Miami Hamilton pro-life display unfairly banned, lawsuit claims

A pro-life student group refused to post “trigger warnings” ordered by Miami University officials and now has sued the school in federal court after the students’ anti-abortion display was banned by school officials.

The lawsuit filed Wednesday on the Miami students’ behalf by the national Alliance Defending Freedom (ADF) contends school officials suppressed students’ free-speech rights by requiring such warnings be posted near hundreds of miniature graveyard crosses symbolic of aborted babies.

But Miami officials said Thursday the disagreement is based on an “unfortunate misunderstanding” and vowed that if any errors were made they will be rectified.

According to the lawsuit filed in U.S. District Court for Southern Ohio, Miami University officials “refused to approve the (anti-abortion) display unless plaintiffs agreed to post warning signs around campus that effectively urged people not to view it, forcing plaintiffs to present a ‘trigger warning’ for their own display.”

School officials allegedly cited “emotional trauma” student viewers might suffer, according to ADF officials, if they viewed the miniature cross display.

The October display has been an annual tradition on Miami University Hamilton’s campus, said Alliance officials in a statement.

“The lawsuit challenges the university’s policies that give officials broad powers to determine whether an exhibit can occur and what it can say—powers that officials used in Hamilton to impose a “trigger warning” on the local Students for Life chapter,” read the statement.

“No university official has the authority to censor student speech simply because of how someone might respond to it,” said ADF Legal Counsel Travis Barham. “Like all government officials, public university administrators have an obligation to respect students’ free speech rights. The First Amendment secures the freedom of all students to participate in the marketplace of ideas, and it prohibits university officials from imposing trigger warnings that restrict what some students can say to spare the feelings of others.”

But Miami Spokeswoman Claire Wagner said, “this lawsuit appears to be the result of an unfortunate misunderstanding at Miami University’s Hamilton campus. Miami University does not require trigger warnings.”

“All Miami University students and student organizations have First Amendment rights to free speech.

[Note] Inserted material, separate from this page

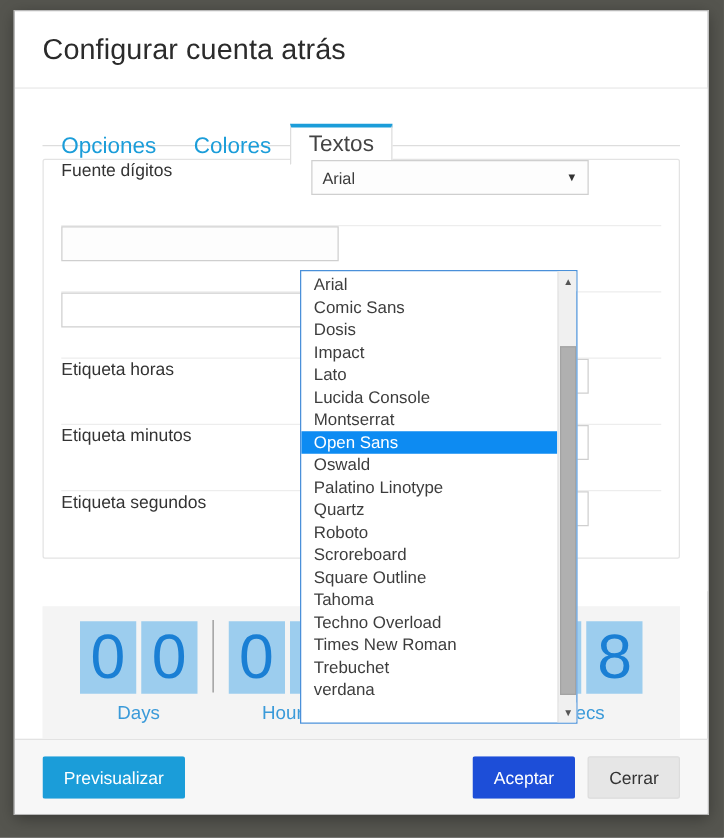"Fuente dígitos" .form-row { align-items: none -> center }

As a result, the university does not approve or disapprove of any student organization’s display based on content or subject matter,” said Wagner.

“Our values dictate that we protect the rights of our students and student organizations to hold and express disparate beliefs and we encourage the discussion and learning that comes from sharing our differences,” she said.

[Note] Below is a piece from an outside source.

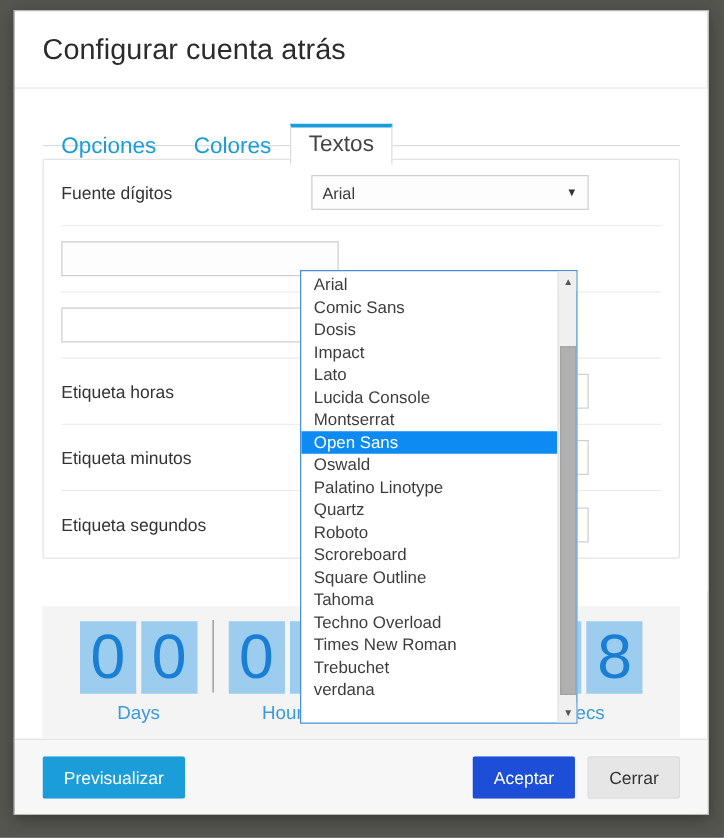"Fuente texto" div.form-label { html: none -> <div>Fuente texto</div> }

Student representatives of “Students for Life of America - Miami University of Ohio” declined to comment, citing the recent legal action on their behalf.

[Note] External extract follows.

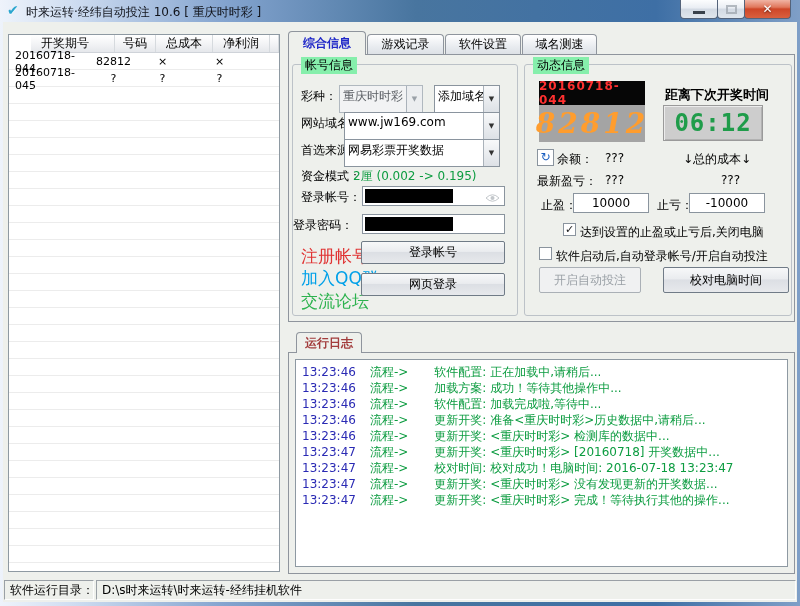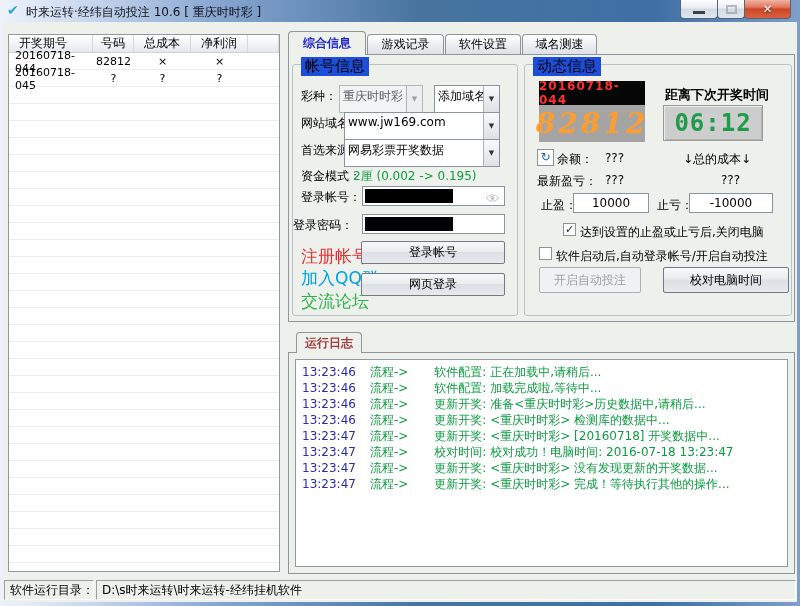"开奖期号" .listbox { padding-left: none -> 22px }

ADF, which is the nation’s largest pro-life youth organization claiming to serve more than 1,100 groups in colleges, high schools, and medical schools across the U.S., is seeking a ruling to change Miami’s policies and receive a monetary award for the students.

“Since 2015, Students for Life of Miami University of Ohio, Hamilton, has regularly conducted its Cemetery of the Innocents display on the campus’s Central Quad. The display features small crosses placed in the ground to commemorate the lives lost to abortion, along with an explanatory sign,” said ADF officials.

“In October, (Miami University) Students for Life President Ellen Wittman e-mailed a university official to request approval to hold the display once again. The official responded by saying that the group could conduct the display only if it placed signs around campus warning people about its content,” ADF officials.

The Miami official is alleged by ADF officials to have “justified this warning sign requirement by saying she feared that the pro-life display might cause ‘emotional trauma’ for those who might view it and because she wanted to help them ‘better protect and manage their emotional reactions to the display.’”

“Additionally, she offered to meet with the group to discuss ‘less harmful’ ways of expressing its pro-life views,” claims the alliance.

But Wagner said the alleged incident is contrary to school policy and “if mistakes were made, they will be addressed.”